Congés payés : un gros changement va changer pour les salariés Français
Le droit aux congés payés n’est plus un simple avantage social. Mais un véritable droit fondamental que la France doit désormais appliquer. En accord avec le droit européen. Sous la pression de la Cour de justice de l’Union européenne. Et des juridictions nationales, l’Hexagone est contraint de revoir sa copie.
Derrière ce mouvement juridique. Ce sont concrètement les jours de repos de millions de salariés français qui sont en jeu. Notamment lorsqu’un aléa de santé vient perturber la vie professionnelle.
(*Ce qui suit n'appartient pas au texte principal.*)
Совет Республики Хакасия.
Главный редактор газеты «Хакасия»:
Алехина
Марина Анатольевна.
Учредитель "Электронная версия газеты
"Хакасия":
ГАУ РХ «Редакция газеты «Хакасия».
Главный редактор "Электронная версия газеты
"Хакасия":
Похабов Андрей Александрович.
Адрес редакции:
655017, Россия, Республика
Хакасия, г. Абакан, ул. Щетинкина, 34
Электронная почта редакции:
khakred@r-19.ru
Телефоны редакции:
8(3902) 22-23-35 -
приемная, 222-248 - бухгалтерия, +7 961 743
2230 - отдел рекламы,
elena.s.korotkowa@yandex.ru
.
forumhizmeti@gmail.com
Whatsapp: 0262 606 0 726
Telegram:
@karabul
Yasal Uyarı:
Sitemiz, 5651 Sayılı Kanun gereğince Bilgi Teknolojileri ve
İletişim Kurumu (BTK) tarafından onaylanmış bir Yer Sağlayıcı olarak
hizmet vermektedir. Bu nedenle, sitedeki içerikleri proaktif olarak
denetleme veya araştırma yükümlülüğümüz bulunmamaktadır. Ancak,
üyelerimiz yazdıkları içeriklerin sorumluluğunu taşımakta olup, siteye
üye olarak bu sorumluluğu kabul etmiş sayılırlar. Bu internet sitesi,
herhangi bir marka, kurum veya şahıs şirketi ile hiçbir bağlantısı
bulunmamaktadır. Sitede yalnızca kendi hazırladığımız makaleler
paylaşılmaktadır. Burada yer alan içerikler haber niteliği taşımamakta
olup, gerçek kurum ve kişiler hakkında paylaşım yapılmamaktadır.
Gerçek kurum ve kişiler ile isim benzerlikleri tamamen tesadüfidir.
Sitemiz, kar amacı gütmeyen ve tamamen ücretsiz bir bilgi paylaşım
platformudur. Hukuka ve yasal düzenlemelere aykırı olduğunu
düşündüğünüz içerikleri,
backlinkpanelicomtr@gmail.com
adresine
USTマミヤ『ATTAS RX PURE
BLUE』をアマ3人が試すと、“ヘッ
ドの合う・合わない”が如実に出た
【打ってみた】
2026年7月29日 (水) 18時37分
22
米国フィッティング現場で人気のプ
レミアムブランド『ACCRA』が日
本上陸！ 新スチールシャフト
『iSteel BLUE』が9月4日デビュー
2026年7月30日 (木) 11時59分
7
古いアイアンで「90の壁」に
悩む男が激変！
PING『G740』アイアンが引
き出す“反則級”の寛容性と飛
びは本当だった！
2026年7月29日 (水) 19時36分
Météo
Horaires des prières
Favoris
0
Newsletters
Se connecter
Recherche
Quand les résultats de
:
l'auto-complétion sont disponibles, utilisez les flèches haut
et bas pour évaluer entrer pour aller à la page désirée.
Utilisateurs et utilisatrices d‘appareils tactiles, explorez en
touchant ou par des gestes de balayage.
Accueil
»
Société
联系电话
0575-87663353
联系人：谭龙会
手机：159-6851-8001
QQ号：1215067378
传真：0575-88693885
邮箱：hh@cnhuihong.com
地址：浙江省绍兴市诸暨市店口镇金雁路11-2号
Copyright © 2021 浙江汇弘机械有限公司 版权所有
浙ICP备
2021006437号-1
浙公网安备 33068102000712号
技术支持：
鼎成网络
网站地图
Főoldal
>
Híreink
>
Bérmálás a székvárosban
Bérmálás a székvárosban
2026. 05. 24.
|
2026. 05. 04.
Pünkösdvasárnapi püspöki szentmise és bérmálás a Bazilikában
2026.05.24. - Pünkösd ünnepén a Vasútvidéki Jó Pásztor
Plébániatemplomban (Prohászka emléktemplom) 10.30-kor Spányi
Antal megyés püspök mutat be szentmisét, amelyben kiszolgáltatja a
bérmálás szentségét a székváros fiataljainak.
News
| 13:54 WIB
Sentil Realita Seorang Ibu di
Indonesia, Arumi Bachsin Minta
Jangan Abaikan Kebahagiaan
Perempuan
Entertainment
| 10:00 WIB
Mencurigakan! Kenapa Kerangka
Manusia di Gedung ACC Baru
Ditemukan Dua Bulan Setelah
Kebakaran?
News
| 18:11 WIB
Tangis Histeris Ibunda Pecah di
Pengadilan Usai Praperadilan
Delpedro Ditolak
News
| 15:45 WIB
Un droit aux congés payés reconnu comme fondamental
Depuis plusieurs décennies, le droit international des droits de l’homme érige les congés payés au rang de droit fondamental. La convention n° 132 de l’Organisation internationale du travail, le Pacte de l’ONU de 1966. Ou encore la Charte sociale européenne rappellent que chaque travailleur a droit à une période annuelle de repos rémunéré.
L’Union européenne s’inscrit dans cette même logique avec la Charte des droits fondamentaux, qui consacre explicitement ce droit. Autrement dit, prendre des vacances rémunérées n’est pas un bonus accordé par l’employeur. Mais une composante de la dignité de la personne qui travaille.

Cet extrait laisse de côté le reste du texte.